Mr Rodger, who is of Samoan heritage, engaged in the name-related discussion with participants during the workshop.
This was on the second day of events marking the 60th anniversary of the establishment of the Robert Burns Fellowship at the University of Otago.
Associate Prof Jacob Edmond and Dr Karen McLean, both of the Otago department of English and linguistics, are co-organisers of the reunion activities.
The workshop was held in association with the New Zealand Young Writers Festival.
Mr Rodger said the discussion about the participants’ respective names was a good "ice-breaker", and also highlighted the richness of material which aspiring writers had around them.
He read a piece he had written about his late father, and said he had received valuable gifts from his father, despite their sometimes difficult relationship.
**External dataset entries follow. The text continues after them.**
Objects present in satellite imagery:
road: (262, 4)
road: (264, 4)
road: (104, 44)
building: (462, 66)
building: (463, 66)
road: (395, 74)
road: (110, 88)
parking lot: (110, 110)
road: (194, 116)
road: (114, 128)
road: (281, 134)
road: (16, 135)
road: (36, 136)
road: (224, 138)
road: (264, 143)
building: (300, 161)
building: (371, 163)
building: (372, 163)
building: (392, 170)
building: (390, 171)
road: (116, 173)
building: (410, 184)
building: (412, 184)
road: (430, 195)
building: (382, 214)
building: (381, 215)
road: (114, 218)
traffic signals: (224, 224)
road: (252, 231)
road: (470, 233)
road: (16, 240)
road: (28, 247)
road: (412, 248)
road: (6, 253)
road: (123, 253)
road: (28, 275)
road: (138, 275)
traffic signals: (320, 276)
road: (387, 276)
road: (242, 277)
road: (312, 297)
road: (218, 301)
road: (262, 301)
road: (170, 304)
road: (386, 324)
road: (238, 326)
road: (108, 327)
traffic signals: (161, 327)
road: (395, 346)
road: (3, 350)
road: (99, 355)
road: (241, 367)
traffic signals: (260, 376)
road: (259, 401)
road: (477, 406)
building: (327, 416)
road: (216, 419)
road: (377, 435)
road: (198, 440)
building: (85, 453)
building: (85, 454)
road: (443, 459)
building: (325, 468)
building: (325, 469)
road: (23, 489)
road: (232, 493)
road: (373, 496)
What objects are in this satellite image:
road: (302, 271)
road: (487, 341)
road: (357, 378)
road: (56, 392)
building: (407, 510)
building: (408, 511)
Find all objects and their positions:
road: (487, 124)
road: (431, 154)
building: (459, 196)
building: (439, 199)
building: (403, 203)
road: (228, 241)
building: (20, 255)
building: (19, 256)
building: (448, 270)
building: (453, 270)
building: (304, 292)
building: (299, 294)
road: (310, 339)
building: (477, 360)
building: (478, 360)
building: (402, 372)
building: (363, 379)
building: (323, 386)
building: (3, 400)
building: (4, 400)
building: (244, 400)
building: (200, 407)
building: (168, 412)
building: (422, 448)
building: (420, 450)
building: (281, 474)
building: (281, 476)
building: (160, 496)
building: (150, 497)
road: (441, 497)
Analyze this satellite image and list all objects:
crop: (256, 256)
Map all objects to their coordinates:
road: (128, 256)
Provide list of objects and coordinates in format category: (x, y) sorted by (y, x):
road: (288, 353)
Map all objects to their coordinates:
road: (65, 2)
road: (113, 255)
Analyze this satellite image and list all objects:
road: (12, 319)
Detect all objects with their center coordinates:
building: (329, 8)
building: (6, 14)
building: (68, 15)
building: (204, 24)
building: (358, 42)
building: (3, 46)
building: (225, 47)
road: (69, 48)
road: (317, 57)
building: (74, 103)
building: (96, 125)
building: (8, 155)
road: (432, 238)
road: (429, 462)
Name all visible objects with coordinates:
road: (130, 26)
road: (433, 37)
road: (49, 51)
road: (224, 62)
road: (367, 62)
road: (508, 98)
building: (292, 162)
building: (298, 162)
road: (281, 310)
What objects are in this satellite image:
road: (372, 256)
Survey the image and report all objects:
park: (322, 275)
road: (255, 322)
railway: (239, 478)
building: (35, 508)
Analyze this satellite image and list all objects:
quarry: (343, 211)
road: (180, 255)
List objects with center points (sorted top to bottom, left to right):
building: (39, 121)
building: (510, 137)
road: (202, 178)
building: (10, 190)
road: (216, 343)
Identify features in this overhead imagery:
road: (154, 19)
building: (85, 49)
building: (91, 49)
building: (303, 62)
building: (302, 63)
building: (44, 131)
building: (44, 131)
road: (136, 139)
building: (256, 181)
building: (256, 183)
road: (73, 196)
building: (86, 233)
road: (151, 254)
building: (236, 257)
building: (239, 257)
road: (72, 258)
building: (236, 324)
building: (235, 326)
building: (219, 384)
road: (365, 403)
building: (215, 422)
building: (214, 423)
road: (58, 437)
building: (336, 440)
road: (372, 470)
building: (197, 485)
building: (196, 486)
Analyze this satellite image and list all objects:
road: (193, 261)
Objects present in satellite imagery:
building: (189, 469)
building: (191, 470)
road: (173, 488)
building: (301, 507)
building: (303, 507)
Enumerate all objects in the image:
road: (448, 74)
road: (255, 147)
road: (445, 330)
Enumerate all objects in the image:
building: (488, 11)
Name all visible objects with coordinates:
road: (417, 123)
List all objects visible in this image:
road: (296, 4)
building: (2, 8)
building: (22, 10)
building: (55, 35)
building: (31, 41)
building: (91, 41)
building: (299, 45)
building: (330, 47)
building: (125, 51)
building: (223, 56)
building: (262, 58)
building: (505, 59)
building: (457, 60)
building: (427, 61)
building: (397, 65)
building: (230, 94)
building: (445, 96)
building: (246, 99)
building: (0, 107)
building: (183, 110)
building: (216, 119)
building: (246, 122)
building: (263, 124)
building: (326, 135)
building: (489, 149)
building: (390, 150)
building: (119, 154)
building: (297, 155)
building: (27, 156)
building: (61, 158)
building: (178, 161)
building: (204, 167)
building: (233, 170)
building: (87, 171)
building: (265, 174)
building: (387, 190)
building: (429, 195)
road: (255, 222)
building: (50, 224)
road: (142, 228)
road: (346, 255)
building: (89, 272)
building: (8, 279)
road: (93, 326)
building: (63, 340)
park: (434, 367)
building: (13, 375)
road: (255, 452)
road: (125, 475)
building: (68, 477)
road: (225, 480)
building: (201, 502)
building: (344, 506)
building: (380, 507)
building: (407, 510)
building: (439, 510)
At an earlier event, many of more than 30 former Burns Fellows attending the reunion, and this year’s fellow Rhian Gallagher read poetry, prose and some dramatic dialogue.
Emeritus Prof Jocelyn Harris said the fellowship had proved positive for the department, and had contributed crucially to Dunedin’s success in gaining Unesco-designated City of Literature status.
Former Burns fellow Peter Olds said he had enjoyed meeting fellow writers he had known from the 1970s at the reunion, including former fellow Cilla McQueen, whose latest book Poeta was launched this week.
The Dunedin Public Art Gallery will run four public events today. Tomorrow there will be an open home at the Robert Lord Writers Cottage, at 3 Titan St, and a celebration of the Stations of the Cross, painted by artist and poet Joanna Margaret Paul, at the Church of St Mary, Star of the Sea, in Magnet St, Port Chalmers.